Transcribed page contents
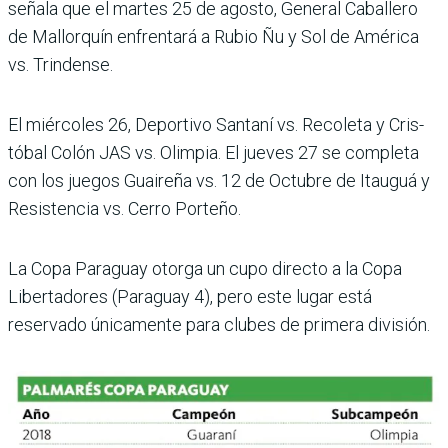
señala que el martes 25 de agosto, General Caballero
de Mallorquín enfrentará a Rubio Ñu y Sol de América
vs. Trindense.
El miércoles 26, Deportivo Santaní vs. Recoleta y Cris­
tóbal Colón JAS vs. Olimpia. El jueves 27 se completa
con los juegos Guaireña vs. 12 de Octubre de Itauguá y
Resis­tencia vs. Cerro Porteño.
La Copa Paraguay otorga un cupo directo a la Copa
Liber­tadores (Paraguay 4), pero este lugar está
reservado úni­camente para clubes de pri­mera división.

→ Your task: Begin with the line that contains "con los juegos" and end with the last line of the data. Repeat those two lines and all between them exactly.

→ Written response:
con los juegos Guaireña vs. 12 de Octubre de Itauguá y
Resis­tencia vs. Cerro Porteño.
La Copa Paraguay otorga un cupo directo a la Copa
Liber­tadores (Paraguay 4), pero este lugar está
reservado úni­camente para clubes de pri­mera división.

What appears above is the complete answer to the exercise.